Some limitations of this study should be recognized. A repeated measurement with an instrument in the same patient or using different interviewers must give more or less the same outcome in the case of an unchanged patient. In the present study, we did not analyze test-retest or between-interviewer reliability. Yet, in a previous study with the ALDS in patients with rheumatoid arthritis, excellent test-retest reliability was found with an Intra Class Coefficient of 0.93 [14]. Other disadvantages are that the ALDS interviewer was not blinded to patient characteristics and that we studied a relatively small number of patients. This must be taking into account when interpreting the results.

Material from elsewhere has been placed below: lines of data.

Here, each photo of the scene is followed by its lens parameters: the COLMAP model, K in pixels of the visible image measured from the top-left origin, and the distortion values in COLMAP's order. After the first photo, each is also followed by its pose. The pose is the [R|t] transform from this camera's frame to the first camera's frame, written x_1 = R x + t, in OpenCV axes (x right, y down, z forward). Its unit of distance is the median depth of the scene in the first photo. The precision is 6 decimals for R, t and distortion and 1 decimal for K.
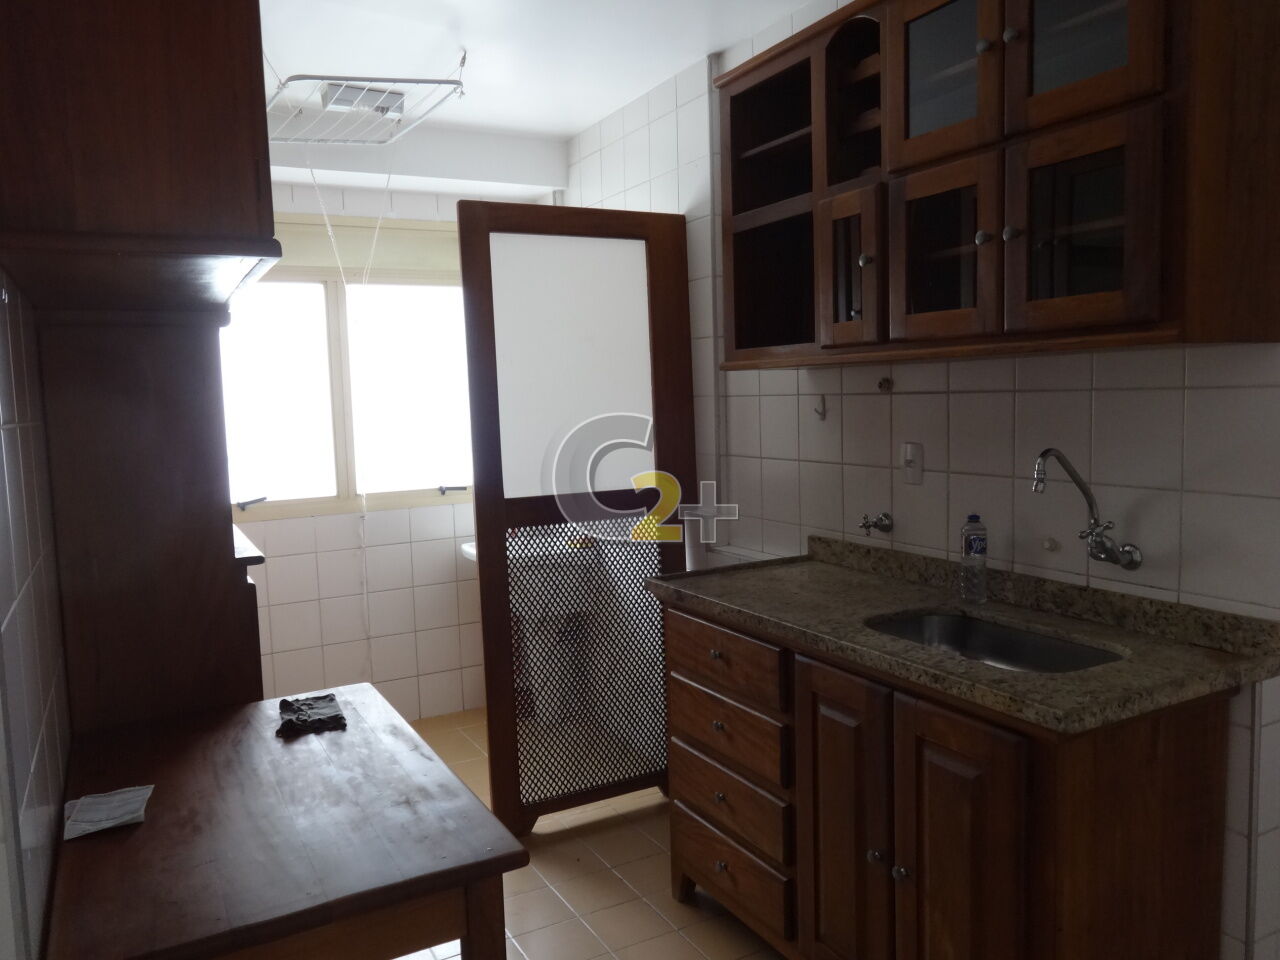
lens RADIAL K [[964.0, 0, 637.5], [0, 964.0, 474.2], [0, 0, 1]] dist [0.017395, 0.001806]
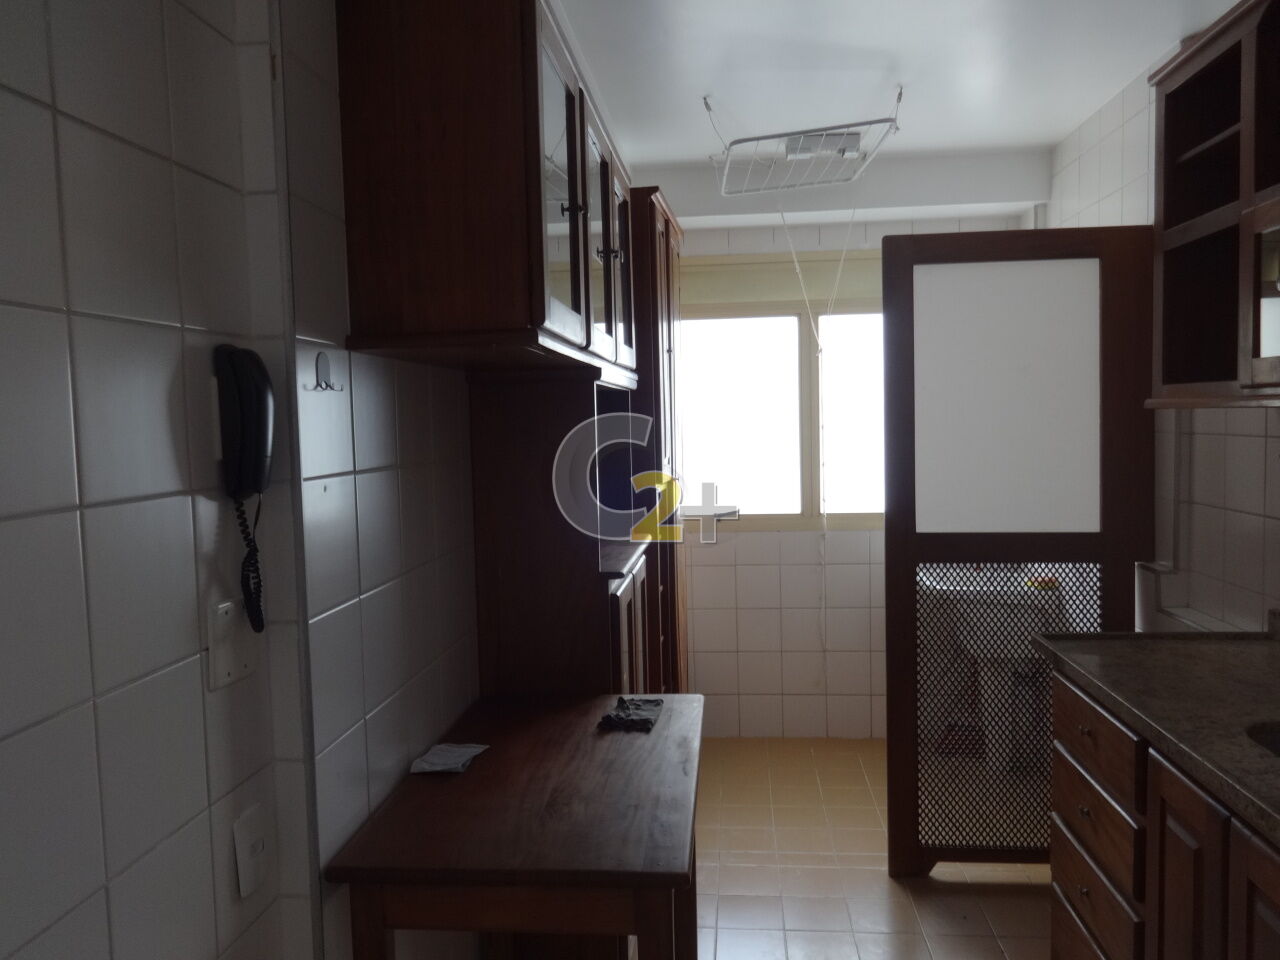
lens RADIAL K [[964.0, 0, 644.5], [0, 964.0, 474.4], [0, 0, 1]] dist [0.017395, 0.001806]
pose [[0.834680, 0.046289, -0.548786, 0.223457], [-0.049945, 0.998718, 0.008276, -0.037499], [0.548466, 0.020501, 0.835922, 0.022597]]
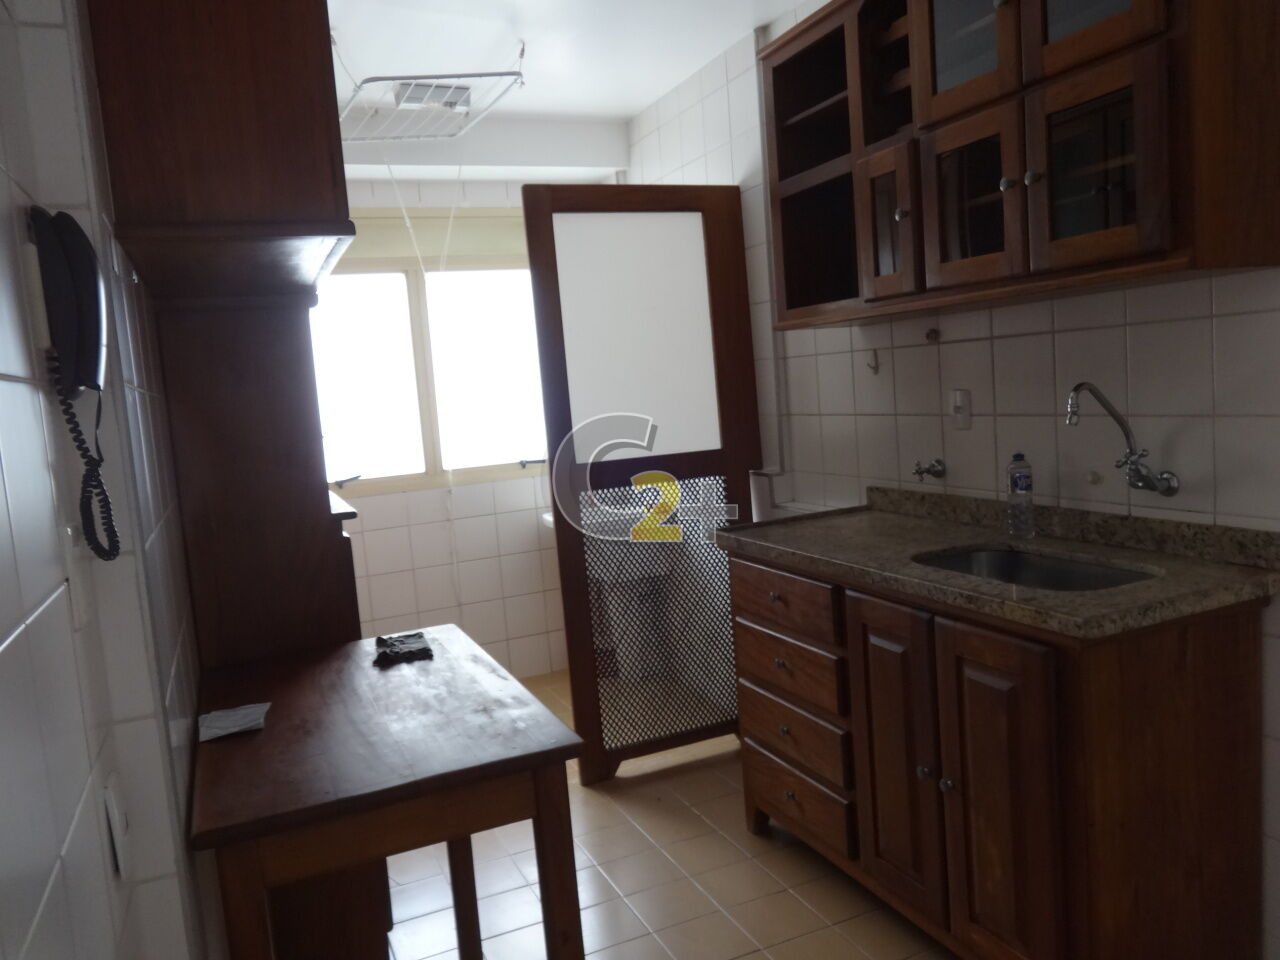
lens RADIAL K [[964.0, 0, 643.8], [0, 964.0, 467.9], [0, 0, 1]] dist [0.017395, 0.001806]
pose [[0.995598, -0.039541, -0.084982, 0.033387], [0.040497, 0.999134, 0.009546, 0.029970], [0.084531, -0.012946, 0.996337, -0.067239]]
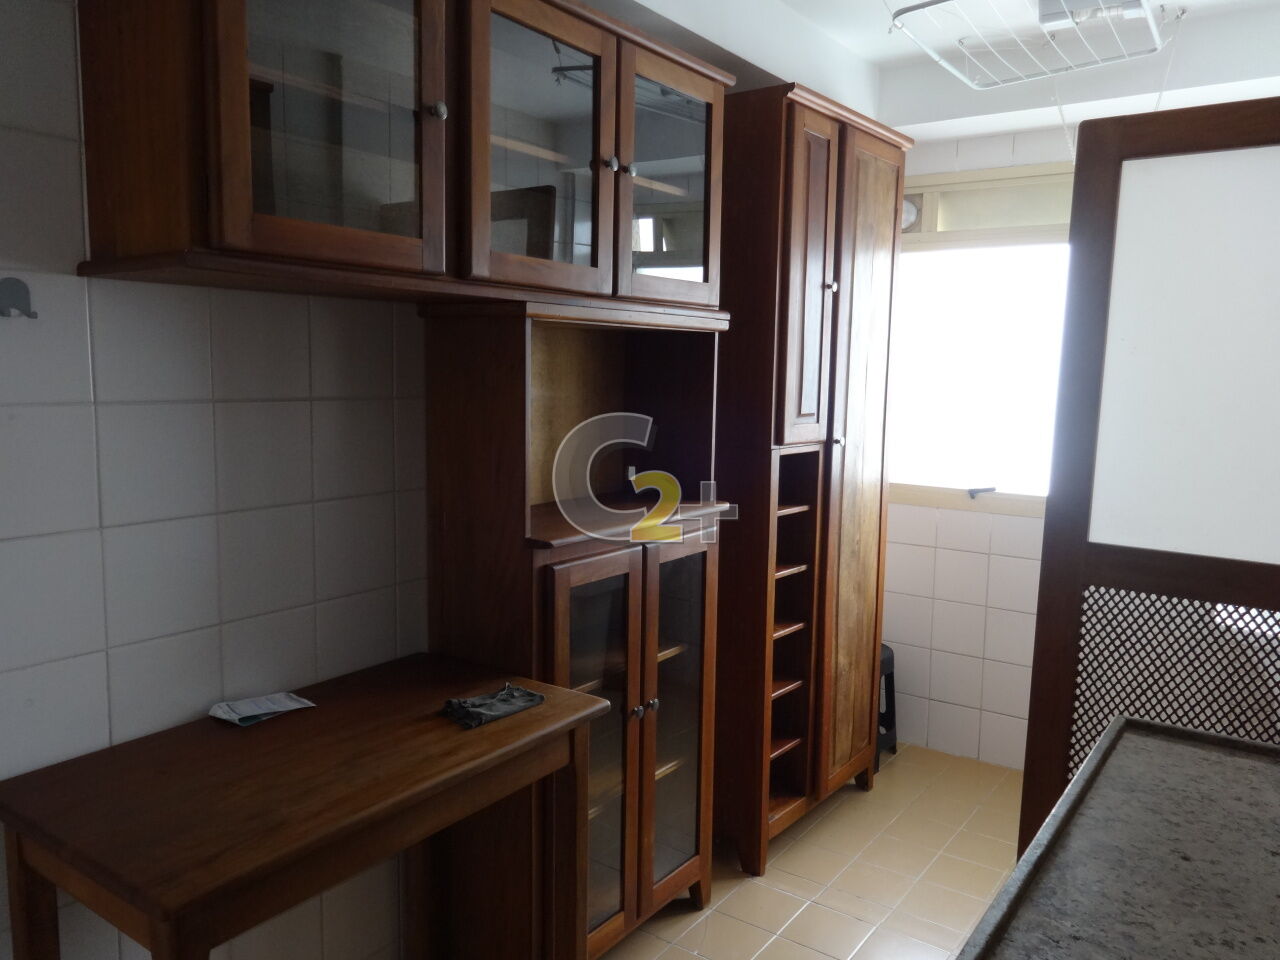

As the objective of this validation study was to investigate the measurement properties of ALDS in patients with different stages of PAD, we deliberately selected patients for inclusion, instead of consecutive enrolment, to guarantee that the whole spectrum of PAD was represented in our sample. There is no reason to assume that this non-consecutive inclusion has influenced our psychometrical findings.

Conclusion

Our study must be seen as a first step in the process of validation of the ALDS in patients with PAD. Further evaluation of this instrument, especially with regard to the test-retest and between-reviewer reliability and the presence of floor and ceiling effects, is needed in a larger consecutive patient population. We think the instrument could be particularly useful in research, to measure the effect of treatment. Before this, the responsiveness of the ALDS to health change over time must be investigated. In conclusion, the results of this pilot study show that the ALDS has promising metric properties and is a potentially useful tool to measure activities of daily life in patients with PAD.